Empresas y finanzas

Ethiopia eyes end of food aid within five years - PM

By Barry Malone

ADDIS ABABA (Reuters) - Ethiopia may not need any food aid within five years thanks to an ambitious development plan that targets a heady average economic growth of 14.9 percent over the period, its prime minister said Wednesday.

The Horn of Africa nation is still one of the world's poorest countries, with nearly 10 percent of the population relying on emergency food aid last year.

But the government has posted high economic growth figures over the past five years, averaging about 11 percent, although the opposition says they are inflated to attract investment.

"In the future, we will feed ourselves and we will be able to manage our own forms of social security," Prime Minister Meles Zenawi told reporters. "I don't think that is impossible. I think it's quite achievable over the next five years."

Ethiopia is one of the world's biggest recipients of foreign aid, receiving $3.3 billion (2.1 billion pounds) worth of help in 2008, according to the Paris-based Organisation for Economic Cooperation and Development.

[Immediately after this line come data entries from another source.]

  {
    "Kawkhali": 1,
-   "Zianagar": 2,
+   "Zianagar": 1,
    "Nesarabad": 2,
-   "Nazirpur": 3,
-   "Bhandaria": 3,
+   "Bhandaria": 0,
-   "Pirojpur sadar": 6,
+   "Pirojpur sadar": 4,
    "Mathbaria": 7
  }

The country's new five-year plan predicts a "base-case" scenario of 11 percent average growth and a "high-case scenario" of 14.9 percent average growth.

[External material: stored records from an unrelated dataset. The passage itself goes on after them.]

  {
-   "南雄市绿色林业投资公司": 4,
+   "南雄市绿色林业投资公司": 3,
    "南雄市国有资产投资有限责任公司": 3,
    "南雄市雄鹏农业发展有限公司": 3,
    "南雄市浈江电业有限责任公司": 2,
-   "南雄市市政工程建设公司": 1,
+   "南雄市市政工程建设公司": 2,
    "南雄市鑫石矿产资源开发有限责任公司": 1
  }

Ethiopia hopes to exploit growing business ties with China, India and Turkey and is also trying to attract visitors from those countries to boost its largely untapped tourism sector.

China has this year invested in road building, hydropower and windfarm projects in the impoverished nation, including almost $1 billion in two dam projects.

INFRASTRUCTURE BOOST

Ethiopia says the agricultural output upon which the country's economy overwhelmingly relies will be doubled by 2015 by encouraging investment and large-scale farming. Ethiopia is Africa's biggest coffee exporter and the world's fourth largest exporter of sesame.

"I think that this is a very ambitious plan but at the very least the base-case scenario is doable," Meles said. "The high-case scenario is not unimaginable."

The Ethiopian government predicts growth of about 10 percent for 2010/2011. The International Monetary Fund says the economy will grow by 7 percent.

Ethiopia's economic climate is watched by foreign investors interested in commodity exports and its potential oil and gas reserves.

The country is one of Africa's largest potential markets -- with a population of about 80 million -- and most of its people have no telephones or bank accounts.

Meles, who was returned to power for five more years in a disputed May election victory, has ruled out privatising the banking and telecommunications sectors despite pressure from Western donors to do so.

The former rebel told Reuters in an interview on election day that improving Ethiopia's energy supply and expanding its industries would be his priorities for the next five years, after which he would retire.

The plan, called "Growth and Transformation," also predicts a huge expansion of infrastructure, with the country's power production set to increase from 2,000MW to 10,000MW and the construction of 2,395 km of railway lines.

Ethiopia plans to spend $12 billion over 25 years on realising its ambition of become a power exporter on a continent where shortages are common and cost industry dear.